ECLI:NL:HR:2006:AV4010

Hoge Raad

Datum uitspraak
11 april 2006
Publicatiedatum
4 april 2013
Zaaknummer
00715/05
Instantie
Hoge Raad
Type
Uitspraak
Rechtsgebied
Strafrecht
Procedures
  • Cassatie
Rechters
  • F.H. Koster
  • G.J.M. Corstens
  • W.M.E. Thomassen
Vindplaatsen
  • Rechtspraak.nl
AI samenvatting door LexboostAutomatisch gegenereerd

Ontvankelijkheid van het cassatieberoep tegen arrest van het Gerechtshof te Arnhem

In deze zaak gaat het om de ontvankelijkheid van een cassatieberoep dat is ingesteld door de verdachte tegen een arrest van het Gerechtshof te Arnhem, gedateerd 27 december 2004. De verdachte, geboren in 1967 en ten tijde van de betekening gedetineerd in de Penitentiaire Inrichting 'Overijssel' te Zwolle, heeft zich op de terechtzitting van 13 december 2004 laten verdedigen door een gemachtigde advocaat, mr.

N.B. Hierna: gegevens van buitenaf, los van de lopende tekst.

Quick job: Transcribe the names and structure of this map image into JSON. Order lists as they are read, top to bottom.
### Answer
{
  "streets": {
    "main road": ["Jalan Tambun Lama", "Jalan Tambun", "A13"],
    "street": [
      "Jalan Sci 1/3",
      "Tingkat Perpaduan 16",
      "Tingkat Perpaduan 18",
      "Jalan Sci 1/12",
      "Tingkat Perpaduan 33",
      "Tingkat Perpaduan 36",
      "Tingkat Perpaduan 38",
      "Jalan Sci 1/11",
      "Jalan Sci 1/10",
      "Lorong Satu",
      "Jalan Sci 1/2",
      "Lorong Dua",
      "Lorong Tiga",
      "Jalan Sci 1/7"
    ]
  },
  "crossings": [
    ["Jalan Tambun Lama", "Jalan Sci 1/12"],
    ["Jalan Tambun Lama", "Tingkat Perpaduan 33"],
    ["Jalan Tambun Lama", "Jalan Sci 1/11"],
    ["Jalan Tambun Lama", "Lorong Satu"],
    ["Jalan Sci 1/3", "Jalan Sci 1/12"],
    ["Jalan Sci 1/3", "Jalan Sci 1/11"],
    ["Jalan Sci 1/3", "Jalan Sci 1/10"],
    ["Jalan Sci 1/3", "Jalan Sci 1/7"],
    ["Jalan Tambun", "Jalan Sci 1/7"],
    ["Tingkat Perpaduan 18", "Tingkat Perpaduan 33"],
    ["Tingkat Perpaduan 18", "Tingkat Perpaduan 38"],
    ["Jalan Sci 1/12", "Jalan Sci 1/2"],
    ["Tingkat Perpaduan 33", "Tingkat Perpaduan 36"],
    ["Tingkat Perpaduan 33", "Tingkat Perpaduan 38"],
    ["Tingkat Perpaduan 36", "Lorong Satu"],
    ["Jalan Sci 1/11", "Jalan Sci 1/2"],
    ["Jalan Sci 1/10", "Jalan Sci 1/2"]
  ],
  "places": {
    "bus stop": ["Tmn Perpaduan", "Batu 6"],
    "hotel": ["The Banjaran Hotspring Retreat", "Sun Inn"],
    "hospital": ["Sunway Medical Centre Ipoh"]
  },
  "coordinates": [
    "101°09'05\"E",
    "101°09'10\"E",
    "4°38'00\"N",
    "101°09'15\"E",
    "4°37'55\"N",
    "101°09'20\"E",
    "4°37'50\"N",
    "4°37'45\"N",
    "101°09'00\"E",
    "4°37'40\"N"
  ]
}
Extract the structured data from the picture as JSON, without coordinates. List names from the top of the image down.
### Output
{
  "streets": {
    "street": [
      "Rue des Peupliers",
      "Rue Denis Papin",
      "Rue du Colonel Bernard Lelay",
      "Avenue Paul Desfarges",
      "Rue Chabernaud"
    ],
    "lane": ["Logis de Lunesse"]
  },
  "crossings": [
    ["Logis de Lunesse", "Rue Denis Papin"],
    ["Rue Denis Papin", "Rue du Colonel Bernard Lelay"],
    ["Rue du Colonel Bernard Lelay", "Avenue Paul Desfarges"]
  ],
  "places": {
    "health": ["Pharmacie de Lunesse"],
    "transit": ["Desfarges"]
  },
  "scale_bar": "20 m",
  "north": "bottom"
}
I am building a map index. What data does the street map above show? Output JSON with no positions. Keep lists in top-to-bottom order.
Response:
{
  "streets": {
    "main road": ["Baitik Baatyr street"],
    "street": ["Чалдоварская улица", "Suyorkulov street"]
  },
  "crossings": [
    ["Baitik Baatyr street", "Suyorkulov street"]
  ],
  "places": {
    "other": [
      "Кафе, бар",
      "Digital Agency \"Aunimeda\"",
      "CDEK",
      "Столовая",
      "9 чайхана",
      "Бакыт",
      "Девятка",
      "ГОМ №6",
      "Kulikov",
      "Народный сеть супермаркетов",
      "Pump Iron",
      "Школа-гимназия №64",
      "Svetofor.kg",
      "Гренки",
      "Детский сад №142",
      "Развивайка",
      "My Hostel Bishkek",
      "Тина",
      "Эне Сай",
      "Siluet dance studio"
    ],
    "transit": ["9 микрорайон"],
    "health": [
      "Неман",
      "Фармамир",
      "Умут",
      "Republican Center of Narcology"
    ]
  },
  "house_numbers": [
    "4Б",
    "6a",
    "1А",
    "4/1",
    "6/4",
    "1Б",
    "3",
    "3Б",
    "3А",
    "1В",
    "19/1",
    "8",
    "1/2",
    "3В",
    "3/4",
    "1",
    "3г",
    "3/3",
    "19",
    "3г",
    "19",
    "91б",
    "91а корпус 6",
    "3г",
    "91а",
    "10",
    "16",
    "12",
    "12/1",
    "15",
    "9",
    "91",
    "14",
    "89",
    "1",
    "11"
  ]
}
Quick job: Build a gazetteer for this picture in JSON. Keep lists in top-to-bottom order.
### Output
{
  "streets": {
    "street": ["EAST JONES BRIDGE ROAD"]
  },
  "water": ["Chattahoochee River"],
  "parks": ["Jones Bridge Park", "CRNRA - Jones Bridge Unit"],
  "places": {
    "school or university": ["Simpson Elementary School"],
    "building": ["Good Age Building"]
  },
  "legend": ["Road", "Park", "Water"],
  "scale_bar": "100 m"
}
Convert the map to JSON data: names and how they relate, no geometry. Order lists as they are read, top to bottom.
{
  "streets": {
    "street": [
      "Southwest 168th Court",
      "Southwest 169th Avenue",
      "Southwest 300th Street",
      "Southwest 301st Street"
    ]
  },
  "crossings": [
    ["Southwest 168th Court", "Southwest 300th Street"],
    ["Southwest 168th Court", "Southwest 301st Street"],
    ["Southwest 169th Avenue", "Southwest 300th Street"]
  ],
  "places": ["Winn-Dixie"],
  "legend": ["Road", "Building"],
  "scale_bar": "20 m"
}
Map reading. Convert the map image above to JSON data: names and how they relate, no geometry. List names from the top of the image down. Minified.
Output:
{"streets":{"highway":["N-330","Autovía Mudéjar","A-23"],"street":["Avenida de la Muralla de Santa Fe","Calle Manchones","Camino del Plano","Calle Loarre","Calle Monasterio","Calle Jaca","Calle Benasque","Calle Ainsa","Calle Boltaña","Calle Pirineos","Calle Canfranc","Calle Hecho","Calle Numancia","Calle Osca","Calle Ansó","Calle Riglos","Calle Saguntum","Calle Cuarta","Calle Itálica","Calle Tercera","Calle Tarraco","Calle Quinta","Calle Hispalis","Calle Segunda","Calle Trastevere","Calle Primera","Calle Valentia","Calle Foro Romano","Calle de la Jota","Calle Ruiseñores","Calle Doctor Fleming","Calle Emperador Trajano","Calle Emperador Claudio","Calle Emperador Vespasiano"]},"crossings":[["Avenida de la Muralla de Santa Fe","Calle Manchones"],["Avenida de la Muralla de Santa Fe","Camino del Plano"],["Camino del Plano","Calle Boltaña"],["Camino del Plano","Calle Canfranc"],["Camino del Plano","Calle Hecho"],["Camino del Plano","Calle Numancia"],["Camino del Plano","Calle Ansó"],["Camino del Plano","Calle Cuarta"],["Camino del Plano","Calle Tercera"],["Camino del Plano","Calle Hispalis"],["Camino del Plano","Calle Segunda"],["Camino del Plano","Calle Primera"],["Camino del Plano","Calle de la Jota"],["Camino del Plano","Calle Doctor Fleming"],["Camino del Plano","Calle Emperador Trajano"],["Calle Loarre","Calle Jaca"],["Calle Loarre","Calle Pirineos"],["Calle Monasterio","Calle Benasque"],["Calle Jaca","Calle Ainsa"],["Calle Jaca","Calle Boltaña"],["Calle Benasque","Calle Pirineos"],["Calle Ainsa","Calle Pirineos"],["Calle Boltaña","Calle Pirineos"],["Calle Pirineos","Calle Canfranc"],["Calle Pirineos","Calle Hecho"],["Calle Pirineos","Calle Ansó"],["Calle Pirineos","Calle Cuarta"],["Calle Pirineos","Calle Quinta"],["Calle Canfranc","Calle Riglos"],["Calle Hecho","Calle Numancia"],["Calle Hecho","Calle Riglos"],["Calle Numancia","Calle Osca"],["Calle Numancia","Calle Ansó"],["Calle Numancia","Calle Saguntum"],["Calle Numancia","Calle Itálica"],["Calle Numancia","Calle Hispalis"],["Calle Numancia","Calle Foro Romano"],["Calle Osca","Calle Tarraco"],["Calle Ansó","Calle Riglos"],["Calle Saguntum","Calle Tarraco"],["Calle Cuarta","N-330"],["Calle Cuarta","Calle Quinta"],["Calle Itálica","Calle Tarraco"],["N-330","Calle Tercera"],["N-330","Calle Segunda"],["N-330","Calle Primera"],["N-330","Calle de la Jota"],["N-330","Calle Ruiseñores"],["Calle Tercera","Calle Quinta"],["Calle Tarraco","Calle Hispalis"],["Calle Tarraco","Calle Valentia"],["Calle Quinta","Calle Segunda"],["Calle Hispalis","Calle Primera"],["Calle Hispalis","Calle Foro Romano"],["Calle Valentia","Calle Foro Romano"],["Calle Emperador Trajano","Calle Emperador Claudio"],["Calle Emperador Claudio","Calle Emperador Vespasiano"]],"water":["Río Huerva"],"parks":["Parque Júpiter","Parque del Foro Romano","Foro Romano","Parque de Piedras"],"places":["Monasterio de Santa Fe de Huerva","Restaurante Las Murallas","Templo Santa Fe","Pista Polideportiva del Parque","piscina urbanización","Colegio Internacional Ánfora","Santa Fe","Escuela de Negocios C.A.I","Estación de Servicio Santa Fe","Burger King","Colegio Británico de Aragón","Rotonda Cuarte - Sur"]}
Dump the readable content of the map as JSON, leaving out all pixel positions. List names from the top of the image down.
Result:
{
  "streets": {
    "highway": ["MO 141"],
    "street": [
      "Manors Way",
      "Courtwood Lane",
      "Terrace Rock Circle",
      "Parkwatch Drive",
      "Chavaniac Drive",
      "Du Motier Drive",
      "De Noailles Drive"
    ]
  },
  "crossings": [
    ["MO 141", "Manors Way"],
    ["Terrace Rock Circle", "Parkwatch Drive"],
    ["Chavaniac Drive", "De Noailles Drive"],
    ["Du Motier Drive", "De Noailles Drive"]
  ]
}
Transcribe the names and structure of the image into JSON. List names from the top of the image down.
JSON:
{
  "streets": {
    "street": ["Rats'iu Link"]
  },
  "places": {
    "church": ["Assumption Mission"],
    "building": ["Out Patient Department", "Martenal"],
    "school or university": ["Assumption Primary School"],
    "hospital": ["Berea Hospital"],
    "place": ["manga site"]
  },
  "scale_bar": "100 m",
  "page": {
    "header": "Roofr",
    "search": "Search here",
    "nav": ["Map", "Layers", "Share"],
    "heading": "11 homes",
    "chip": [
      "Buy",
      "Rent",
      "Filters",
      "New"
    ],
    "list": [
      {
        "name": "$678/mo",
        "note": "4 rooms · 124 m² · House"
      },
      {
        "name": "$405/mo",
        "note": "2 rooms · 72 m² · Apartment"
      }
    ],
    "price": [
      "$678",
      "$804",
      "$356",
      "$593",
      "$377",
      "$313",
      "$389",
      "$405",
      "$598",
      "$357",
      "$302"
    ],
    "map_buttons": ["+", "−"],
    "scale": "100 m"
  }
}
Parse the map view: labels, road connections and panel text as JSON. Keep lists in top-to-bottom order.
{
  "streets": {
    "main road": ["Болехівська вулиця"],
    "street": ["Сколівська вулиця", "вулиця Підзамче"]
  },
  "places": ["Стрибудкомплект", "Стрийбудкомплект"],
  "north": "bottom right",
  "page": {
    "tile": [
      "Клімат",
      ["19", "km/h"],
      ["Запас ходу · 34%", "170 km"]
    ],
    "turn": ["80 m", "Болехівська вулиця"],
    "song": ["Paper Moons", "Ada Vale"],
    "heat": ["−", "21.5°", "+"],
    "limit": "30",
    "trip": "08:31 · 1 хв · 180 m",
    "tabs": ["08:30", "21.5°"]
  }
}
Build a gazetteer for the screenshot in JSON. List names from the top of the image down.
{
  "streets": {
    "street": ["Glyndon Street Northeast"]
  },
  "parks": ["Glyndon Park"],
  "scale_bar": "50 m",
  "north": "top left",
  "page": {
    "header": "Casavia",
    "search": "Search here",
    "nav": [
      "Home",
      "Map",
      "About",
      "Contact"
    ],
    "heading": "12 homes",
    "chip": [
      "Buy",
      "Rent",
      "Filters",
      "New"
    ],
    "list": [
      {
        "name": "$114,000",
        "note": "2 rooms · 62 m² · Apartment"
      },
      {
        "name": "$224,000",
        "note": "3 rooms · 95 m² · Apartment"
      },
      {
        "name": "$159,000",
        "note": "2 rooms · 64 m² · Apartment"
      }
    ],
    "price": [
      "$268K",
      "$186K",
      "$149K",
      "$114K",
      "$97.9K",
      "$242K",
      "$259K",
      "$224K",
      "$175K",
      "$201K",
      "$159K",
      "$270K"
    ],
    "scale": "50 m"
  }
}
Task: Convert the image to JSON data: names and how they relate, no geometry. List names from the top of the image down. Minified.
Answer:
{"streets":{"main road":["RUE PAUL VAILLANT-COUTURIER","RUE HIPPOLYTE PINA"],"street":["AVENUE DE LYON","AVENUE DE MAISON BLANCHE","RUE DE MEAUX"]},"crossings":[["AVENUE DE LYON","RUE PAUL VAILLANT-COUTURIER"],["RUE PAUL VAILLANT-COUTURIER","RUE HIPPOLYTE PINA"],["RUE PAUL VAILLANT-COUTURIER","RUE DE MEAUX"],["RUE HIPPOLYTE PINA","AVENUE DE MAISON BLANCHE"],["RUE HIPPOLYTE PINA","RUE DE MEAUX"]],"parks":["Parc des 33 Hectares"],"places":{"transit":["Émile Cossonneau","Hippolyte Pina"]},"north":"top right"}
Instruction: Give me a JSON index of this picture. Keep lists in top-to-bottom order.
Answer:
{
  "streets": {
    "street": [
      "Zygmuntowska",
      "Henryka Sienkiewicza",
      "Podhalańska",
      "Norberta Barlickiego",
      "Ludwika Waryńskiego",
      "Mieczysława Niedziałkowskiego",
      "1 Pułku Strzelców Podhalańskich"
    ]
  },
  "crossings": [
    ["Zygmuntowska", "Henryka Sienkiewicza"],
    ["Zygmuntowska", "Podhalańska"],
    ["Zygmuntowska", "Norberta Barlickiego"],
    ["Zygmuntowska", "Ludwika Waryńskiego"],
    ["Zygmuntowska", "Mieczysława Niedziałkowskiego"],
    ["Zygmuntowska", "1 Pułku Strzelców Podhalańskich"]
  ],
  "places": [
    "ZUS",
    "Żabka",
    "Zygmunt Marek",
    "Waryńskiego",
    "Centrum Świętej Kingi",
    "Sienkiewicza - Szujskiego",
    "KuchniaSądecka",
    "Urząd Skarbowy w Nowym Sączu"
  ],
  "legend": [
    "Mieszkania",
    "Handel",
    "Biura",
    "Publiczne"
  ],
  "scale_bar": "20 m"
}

A. Arslan. Het cassatieberoep is op 11 januari 2005 ingesteld, wat betekent dat de termijn voor het instellen van het beroep in cassatie, die 14 dagen bedraagt, is overschreden. De Advocaat-Generaal, de heer Wortel, heeft geconcludeerd dat de Hoge Raad de verdachte niet-ontvankelijk moet verklaren in het beroep. De Hoge Raad heeft de zaak beoordeeld en vastgesteld dat de verdachte niet kan worden ontvangen in het cassatieberoep, omdat het beroep te laat is ingesteld. De Hoge Raad heeft op 11 april 2006 uitspraak gedaan en de verdachte niet-ontvankelijk verklaard in het cassatieberoep. Dit arrest is gewezen door de vice-president F.H. Koster, samen met de raadsheren G.J.M. Corstens en W.M.E. Thomassen, en is uitgesproken in aanwezigheid van de waarnemend griffier M.T.E. van Huut.

Uitspraak

11 april 2006
Strafkamer
nr. 00715/05
EC/SM
Hoge Raad der Nederlanden
Arrest
op het beroep in cassatie tegen een arrest van het Gerechtshof te Arnhem van 27 december 2004, nummer 21/003829-04, in de strafzaak tegen:
[verdachte], geboren te [geboorteplaats] op [geboortedatum] 1967, ten tijde van de betekening van de aanzegging gedetineerd in de Penitentiaire Inrichting "Overijssel" (Huis van Bewaring "Zwolle") te Zwolle.
1. Geding in cassatie
Het beroep is ingesteld door de verdachte. Namens deze heeft mr. A. Arslan, advocaat te Zwolle, bij schriftuur een middel van cassatie voorgesteld. De schriftuur is aan dit arrest gehecht en maakt daarvan deel uit.
De Advocaat-Generaal Wortel heeft geconcludeerd dat de Hoge Raad de verdachte niet-ontvankelijk zal verklaren in het beroep.
2. Beoordeling van de ontvankelijkheid van het beroep
Blijkens de stukken is het beroep in cassatie ingesteld op 11 januari 2005, zodat de verdachte - nu deze zich op de terechtzitting van het Hof van 13 december 2004 op de voet van art. 279, eerste lid, Sv heeft laten verdedigen door een daartoe uitdrukkelijk gemachtigde advocaat - in het beroep niet kan worden ontvangen.
3. Beslissing
De Hoge Raad verklaart de verdachte niet-ontvankelijk in het beroep.
Dit arrest is gewezen door de vice-president F.H. Koster als voorzitter, en de raadsheren G.J.M. Corstens en W.M.E. Thomassen, in bijzijn van de waarnemend griffier M.T.E. van Huut, en uitgesproken op 11 april 2006.